Hi David,
Thank you for joining the mailing list!
>if the lambda function that processes a window into a new stream
encounters an exception but DOES NOT handle it, what is supposed to happen?
By not handling it, I assume you mean something like the following where
the exception is rethrown:
/* In the user's lambda */
try{
// Do some operation
}
catch(IllegalStateException e){
throw e;
}
In this case, what *does* happen, currently, is the exception will
percolate up to the Edgent/Quarks Thread Scheduler and be caught there.
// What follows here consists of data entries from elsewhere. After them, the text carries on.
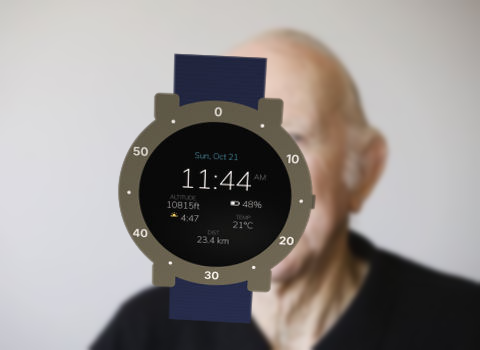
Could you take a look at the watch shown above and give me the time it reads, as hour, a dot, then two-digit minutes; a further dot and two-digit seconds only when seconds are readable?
11.44
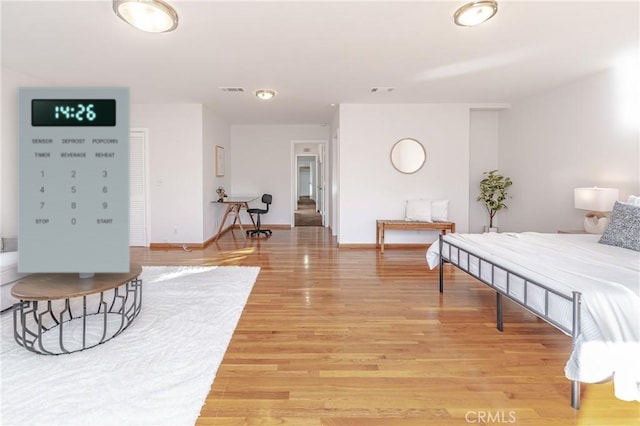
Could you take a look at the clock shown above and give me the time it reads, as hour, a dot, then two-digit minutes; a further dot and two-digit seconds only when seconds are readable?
14.26
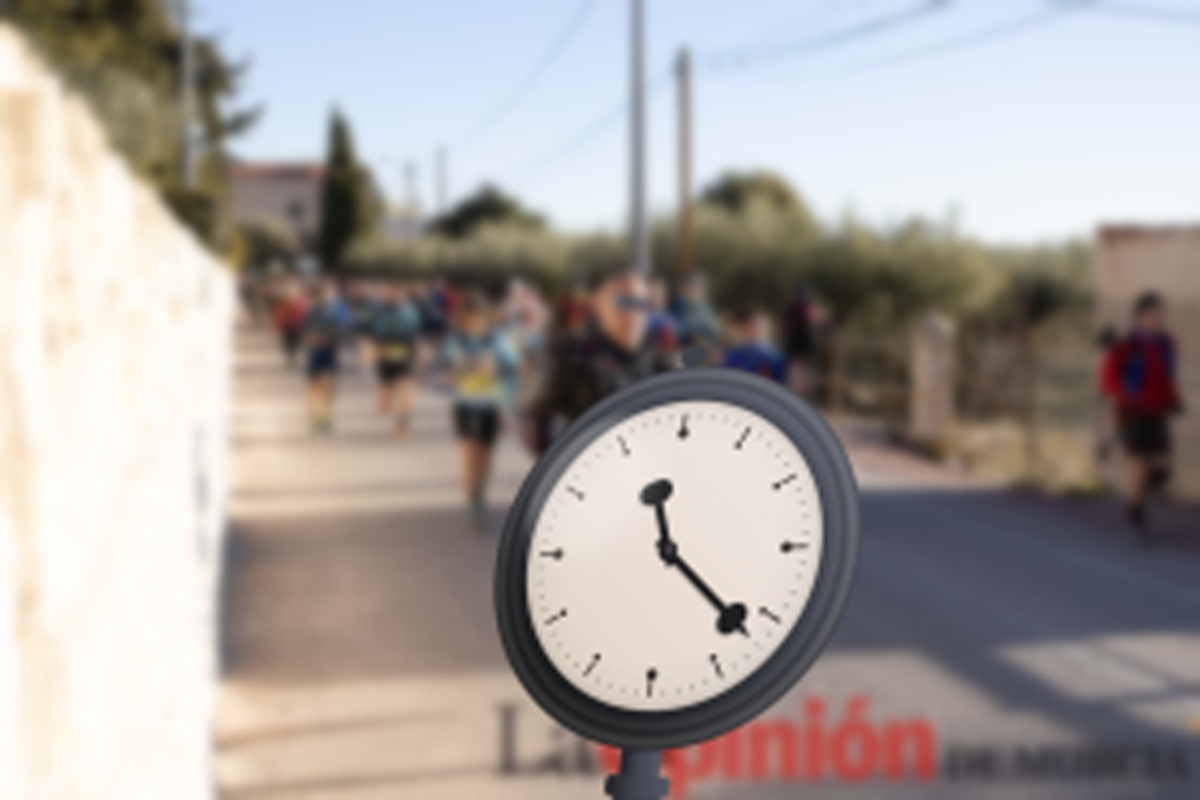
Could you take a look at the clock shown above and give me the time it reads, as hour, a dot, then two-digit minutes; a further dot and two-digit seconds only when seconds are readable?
11.22
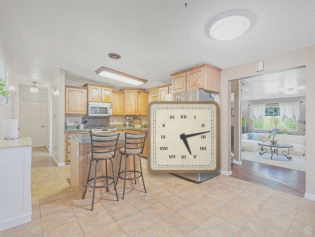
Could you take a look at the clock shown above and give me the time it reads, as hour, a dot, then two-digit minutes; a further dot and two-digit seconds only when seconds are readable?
5.13
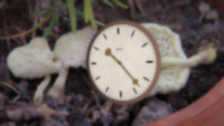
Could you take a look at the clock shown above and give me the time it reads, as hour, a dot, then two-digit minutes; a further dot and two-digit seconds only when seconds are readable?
10.23
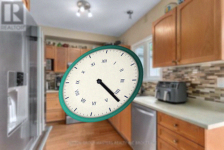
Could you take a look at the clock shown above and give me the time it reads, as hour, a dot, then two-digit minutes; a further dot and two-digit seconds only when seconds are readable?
4.22
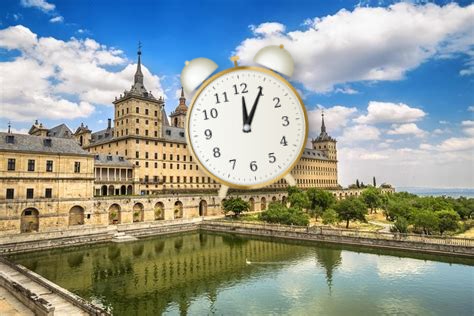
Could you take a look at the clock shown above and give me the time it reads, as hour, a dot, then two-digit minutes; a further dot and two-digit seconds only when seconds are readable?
12.05
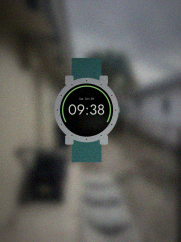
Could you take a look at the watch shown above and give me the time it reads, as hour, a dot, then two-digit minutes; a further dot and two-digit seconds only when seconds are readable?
9.38
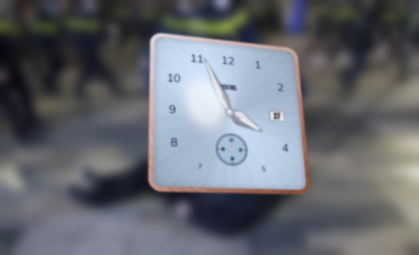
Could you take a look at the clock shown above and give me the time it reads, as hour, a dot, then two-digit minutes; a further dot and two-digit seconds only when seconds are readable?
3.56
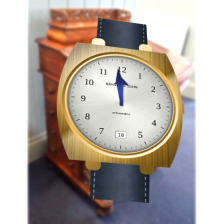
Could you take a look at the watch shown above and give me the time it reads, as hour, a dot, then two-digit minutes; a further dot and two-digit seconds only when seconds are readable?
11.59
I
believe this kills all runtime threads, terminating the application. This
is why you observe all tuple flow to stop after you removed exception
catching from your lambda code.
What *should* happen is that that the windowing library catches the
exception and then stop all batching for that window. This is more graceful
than terminating all threads. The windowing library might look something
like the following:
/* In PartitionImpl */
@Override
public synchronized void process() {
try{
window.getPartitionProcessor().accept(unmodifiableTuples, key);
}
catch(Exception e){
// Clear the ScheduledExecutorService which handles the batch
scheduling. No more batching for this window.
}
}
>I rewrote my lambda function to catch exceptions, and once in a while the
catch clause gets control.
Right, so if your lambda code catches all exceptions and doesn't rethrow
them, the batch scheduler doesn't know that anything is wrong and will
continue to schedule batches. This is why the catch clause gets control
once in a while, and you continue to see tuples downstream from the window.
>It is very inconvenient (from a programming model perspective) for the
lambda functions to have to do exception handling in simple cases
Would you mind providing a brief code/pseudocode example of such a simple
case?
I hope this helps to answer your question.